An(other) Admission
Okay, so maybe I bought more books than I let on in my first confessional. But at the time of writing that post, I had only bought the six from Barnes & Noble. There were just a few more purchases between the writing and the posting.
It started with a recent DEI event at work. Being new to the company, I hadn’t had time to read the book that was being discussed——Why I’m No Longer Talking to White People About Race by Reni Eddo-Lodge——but I was almost positive I owned a copy. When I realized I didn’t, I ordered one from Thriftbooks, and then placed an order for the next book we’ll be reading——Americanah by Chimamanda Ngozi Adichie——at my favorite indie. Maybe I also ordered Diane Guerrero’s In the Country We Love while I was at it; sue me.
Then I went to the dermatologist that Friday after work. And after crying in the office about having to get an “abnormal mole” removed and then trying (and failing) to ask the doctor if I had skin cancer and if I was going to die because of said stupid fucking mole, I was feeling a little fragile. I needed a pick-me-up. And I was already only a few blocks away from the Strand.
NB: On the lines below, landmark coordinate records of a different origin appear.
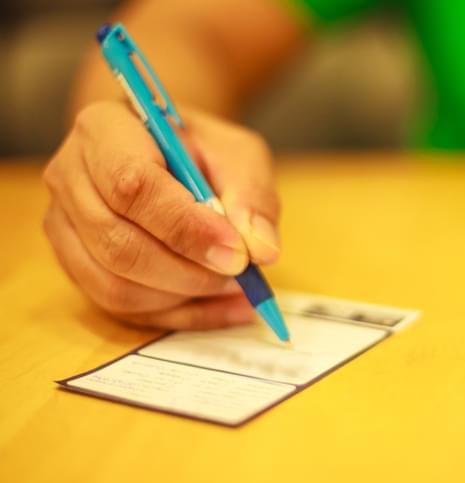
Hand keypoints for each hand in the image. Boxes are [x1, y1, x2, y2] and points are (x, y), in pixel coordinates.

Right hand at [43, 100, 280, 328]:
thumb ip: (252, 195)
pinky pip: (123, 309)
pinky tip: (224, 306)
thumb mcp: (238, 154)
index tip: (237, 253)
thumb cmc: (199, 149)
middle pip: (118, 244)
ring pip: (115, 287)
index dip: (187, 227)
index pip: (132, 186)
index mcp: (104, 129)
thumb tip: (260, 251)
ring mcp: (64, 227)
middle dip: (189, 271)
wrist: (163, 152)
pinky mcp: (76, 266)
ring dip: (185, 297)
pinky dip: (181, 315)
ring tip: (236, 287)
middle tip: (240, 273)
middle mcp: (71, 177)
So I wandered around and ultimately bought two more books. I felt the looming dread recede. The two dark and stormys I drank afterward (while reading!) might have helped, too.
(And an important update: Six days after the biopsy, I finally got the results that it was just a benign mole!!)
I thought I’d feel like a failure after all these Moratorium Library missteps, but I really don’t. All of these purchases felt good and acceptable and necessary. The challenge with this project is to buckle down and get y reading done, and to avoid temptation. But as I said with the other post, I’m human. I fuck up. I’m learning to be okay with that and to focus more on examining why I fucked up, rather than berating myself for making the choice I did.
That said, I’m going to be very good from here on out. No purchases, barring travel and/or catastrophe. More reading time. Fun blogs. Positive vibes.
Let’s get ourselves back on the wagon and keep rolling.